As musas. Mitologia grega. |
Conheço algumas pessoas que estão
envelhecendo mal. Desconfortavelmente.
Com uma infelicidade crua na alma. Estão
ficando velhas, mas não estão ficando sábias. Um rancor cobre-lhes a pele, a
escrita e o gesto. São críticos azedos do mundo. Em vez de críticas, aliás,
estão ficando cítricas sem nenhuma doçura nas palavras. Estão amargos.
Com fel nos olhos.
E alguns desses, no entanto, teriam tudo
para ser o contrário: aparentemente tiveram sucesso em suas atividades. Maior
até do que mereciam. Portanto, a gente pensa: o que querem? Porque essa bílis
ao telefone e nos bares? Por que esse resmungo pelos cantos e esse sarcasmo público
que se pensa humor? Isto está errado. Errado, não porque esteja simplesmente
errado, mas porque tais pessoas vivem numa infelicidade abstrusa. E ademais,
deveria-se envelhecer maciamente. Nunca aos solavancos. Nunca aos trancos e
barrancos. Nunca como alguém caindo num abismo e se agarrando nos galhos e
pedras, olhando em pânico para o buraco enquanto despenca. Jamais, também, como
quem está se afogando, se asfixiando ou morrendo numa câmara de gás.
Envelhecer deveria ser como plainar. Como quem
não sofre mais (tanto) com os inevitáveis atritos. Assim como a nave que sai do
desgaste da atmosfera e vai entrando noutro astral, e vai silente, e vai
gastando nenhum quase combustível, flutuando como uma caravela no mar ou uma
cápsula no cosmos.
Elefantes, por exemplo, envelhecem bem. E
olha que é uma tarefa enorme. Não se queixam do peso dos anos, nem da ruga do
tempo, e, quando percebem a hora da morte, caminham pausadamente para um certo
lugar - o cemitério dos elefantes, e ai morrem, completamente, com a grandeza
existencial só aos grandes permitida.
★ ★ ★ ★ ★
Lista de tarefas:
a) Conte as linhas da listagem em que aparece a palavra "flageolet" e dê só o número.
b) Retome o texto sobre envelhecer a partir do ponto em que ele para.
O texto sobre envelhecer e a listagem não têm nenhuma relação entre si.
★ ★ ★ ★ ★
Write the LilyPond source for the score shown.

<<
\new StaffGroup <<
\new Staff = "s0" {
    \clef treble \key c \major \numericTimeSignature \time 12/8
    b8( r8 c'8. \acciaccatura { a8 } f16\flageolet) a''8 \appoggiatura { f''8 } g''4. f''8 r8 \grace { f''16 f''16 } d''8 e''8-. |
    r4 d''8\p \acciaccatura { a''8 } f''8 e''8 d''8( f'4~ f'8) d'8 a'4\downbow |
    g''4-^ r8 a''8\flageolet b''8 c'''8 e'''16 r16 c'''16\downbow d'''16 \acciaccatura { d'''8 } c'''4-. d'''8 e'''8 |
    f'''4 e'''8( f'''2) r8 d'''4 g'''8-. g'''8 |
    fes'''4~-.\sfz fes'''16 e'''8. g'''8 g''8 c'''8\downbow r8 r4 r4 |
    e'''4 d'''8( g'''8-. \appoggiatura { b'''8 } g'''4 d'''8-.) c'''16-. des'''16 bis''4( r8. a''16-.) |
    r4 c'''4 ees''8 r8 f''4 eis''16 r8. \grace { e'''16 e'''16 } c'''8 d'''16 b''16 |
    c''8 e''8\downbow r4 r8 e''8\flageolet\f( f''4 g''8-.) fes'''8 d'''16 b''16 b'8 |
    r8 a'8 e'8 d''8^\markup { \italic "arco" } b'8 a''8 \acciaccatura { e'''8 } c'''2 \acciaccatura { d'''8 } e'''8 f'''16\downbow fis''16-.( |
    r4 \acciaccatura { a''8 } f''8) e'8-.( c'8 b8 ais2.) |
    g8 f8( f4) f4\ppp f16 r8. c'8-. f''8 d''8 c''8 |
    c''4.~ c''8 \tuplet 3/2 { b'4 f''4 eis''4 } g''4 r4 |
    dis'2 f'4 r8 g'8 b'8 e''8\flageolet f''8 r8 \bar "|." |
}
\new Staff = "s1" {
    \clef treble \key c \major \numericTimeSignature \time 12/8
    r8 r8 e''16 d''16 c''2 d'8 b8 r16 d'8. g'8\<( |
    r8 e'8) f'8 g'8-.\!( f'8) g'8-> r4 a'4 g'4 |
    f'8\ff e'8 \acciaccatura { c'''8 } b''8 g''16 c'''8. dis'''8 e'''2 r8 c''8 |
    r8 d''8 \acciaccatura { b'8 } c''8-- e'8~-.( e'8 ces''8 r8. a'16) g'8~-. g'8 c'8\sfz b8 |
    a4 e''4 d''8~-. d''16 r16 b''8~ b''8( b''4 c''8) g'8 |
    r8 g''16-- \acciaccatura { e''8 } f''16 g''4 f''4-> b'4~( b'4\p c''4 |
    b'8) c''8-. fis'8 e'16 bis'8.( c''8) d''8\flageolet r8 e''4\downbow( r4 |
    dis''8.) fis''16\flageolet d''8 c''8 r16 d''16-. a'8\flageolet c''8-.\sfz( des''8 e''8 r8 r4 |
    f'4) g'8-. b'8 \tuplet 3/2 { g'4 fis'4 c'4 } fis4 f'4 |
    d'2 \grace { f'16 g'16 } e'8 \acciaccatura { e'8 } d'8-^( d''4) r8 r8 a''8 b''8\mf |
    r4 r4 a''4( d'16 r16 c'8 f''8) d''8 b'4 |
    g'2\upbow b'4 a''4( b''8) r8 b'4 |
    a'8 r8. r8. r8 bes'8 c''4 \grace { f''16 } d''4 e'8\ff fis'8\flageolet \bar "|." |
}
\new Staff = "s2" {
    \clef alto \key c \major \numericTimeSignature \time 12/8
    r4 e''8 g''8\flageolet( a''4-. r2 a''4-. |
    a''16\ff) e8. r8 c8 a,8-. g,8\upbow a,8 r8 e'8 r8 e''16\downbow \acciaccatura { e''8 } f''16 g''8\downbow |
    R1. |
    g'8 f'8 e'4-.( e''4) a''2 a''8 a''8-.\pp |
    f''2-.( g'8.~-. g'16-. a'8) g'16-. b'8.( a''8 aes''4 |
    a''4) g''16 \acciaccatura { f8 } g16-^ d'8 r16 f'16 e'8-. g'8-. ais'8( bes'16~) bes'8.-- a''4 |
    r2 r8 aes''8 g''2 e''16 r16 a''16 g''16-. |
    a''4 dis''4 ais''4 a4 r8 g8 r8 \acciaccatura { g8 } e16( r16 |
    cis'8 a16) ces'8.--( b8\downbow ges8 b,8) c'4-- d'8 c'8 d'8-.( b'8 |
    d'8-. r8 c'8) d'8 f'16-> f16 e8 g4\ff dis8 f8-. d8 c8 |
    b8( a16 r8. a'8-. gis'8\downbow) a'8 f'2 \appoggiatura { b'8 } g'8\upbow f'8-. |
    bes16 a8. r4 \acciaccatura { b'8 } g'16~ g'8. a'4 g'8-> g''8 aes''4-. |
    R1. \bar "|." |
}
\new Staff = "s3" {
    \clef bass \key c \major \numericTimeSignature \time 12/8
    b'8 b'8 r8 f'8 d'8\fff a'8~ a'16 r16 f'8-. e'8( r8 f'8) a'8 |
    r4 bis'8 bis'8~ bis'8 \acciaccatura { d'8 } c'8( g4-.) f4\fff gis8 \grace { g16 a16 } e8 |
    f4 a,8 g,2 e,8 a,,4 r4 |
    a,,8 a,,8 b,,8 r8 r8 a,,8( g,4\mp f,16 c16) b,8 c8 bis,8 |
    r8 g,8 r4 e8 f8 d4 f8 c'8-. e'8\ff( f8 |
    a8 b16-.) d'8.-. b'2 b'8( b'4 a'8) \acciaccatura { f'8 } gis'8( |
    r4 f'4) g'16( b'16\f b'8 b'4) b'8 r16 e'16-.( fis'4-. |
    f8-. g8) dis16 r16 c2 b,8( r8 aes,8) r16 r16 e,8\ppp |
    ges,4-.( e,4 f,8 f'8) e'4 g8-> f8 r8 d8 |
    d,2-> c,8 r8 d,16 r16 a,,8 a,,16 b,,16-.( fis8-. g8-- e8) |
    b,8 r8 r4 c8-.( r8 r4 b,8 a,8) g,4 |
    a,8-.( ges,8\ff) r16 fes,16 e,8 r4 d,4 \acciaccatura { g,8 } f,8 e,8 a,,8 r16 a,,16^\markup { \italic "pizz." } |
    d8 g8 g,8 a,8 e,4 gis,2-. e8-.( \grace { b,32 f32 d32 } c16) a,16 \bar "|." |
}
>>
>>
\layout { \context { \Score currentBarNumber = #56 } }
★ ★ ★ ★ ★
Respostas esperadas:
a) 8

b)
Os vinhos envelhecem melhor ainda. Ficam ali
nos limites de sua garrafa, na espessura de seu sabor, na adega do prazer. E
vão envelhecendo e ganhando vida, envelhecendo e sendo amados, e, porque
velhos, desejados. Os vinhos envelhecem densamente. E dão prazer.
O problema da velhice também se dá com
certos instrumentos. Não me refiro aos que enferrujam pelos cantos, mas a um
envelhecimento atuante como o da faca. Nela o corte diário dos dias a vai
consumindo. E, no entanto, ela continua afiadíssima, encaixando-se nas mãos da
cozinheira como nenhuma faca nova. Vai ver, a natureza deveria ter feito os
homens envelhecerem de modo diferente. Como as facas, digamos, por desgaste,
sim, mas nunca desgastante. Seria a suave solução: a gente devia ir se
gastando, se gastando, se gastando até desaparecer sem dor, como quem
caminhando contra o vento, de repente, se evaporasse. E aí iam perguntar: cadê
fulano? E alguém diria: gastou-se, foi vivendo, vivendo e acabou. Acabou, é
c!aro, sem nenhum gemido ou resmungo.
Isto seria muito diferente de ir
envelhecendo por um processo de humilhações sucessivas, como essa coisa de ir
deixando rins, pulmão, dentes e intestinos pelas mesas de cirurgia, numa
mutiladora dispersão.
Acho que o que atrapalha alguns maus
envelhecedores é a desmesurada projeção que fizeram de si mesmos. Se
dimensionaram equivocadamente.
Deveria ser proibido, por algum mecanismo
biológico, colocarmos acima de nossas forças. Seria a única solução para-acabar
de vez com a fábula da raposa e as uvas. Assim, a raposa não envelheceria
resmungando por não ter devorado o que não lhe pertencia. Deveria, portanto,
haver um relais, que desligasse nossos impulsos toda a vez que
quiséssemos saltar obstáculos para os quais não temos músculos. Assim,
sofreríamos menos e não amargaríamos não ter tido certas mulheres, conquistado
certos reinos, escrito certas obras-primas.
A literatura tem lá seus personagens símbolos
a esse respeito: o Fausto e o Dorian Gray. Apavorados com a velhice de volta,
fizeram um pacto com o diabo. Não deu certo. O diabo não joga para perder. Dizem
que a única vez que foi realmente derrotado foi naquela disputa com o próprio
Deus a respeito de Jó. Mesmo assim, deu um trabalho danado.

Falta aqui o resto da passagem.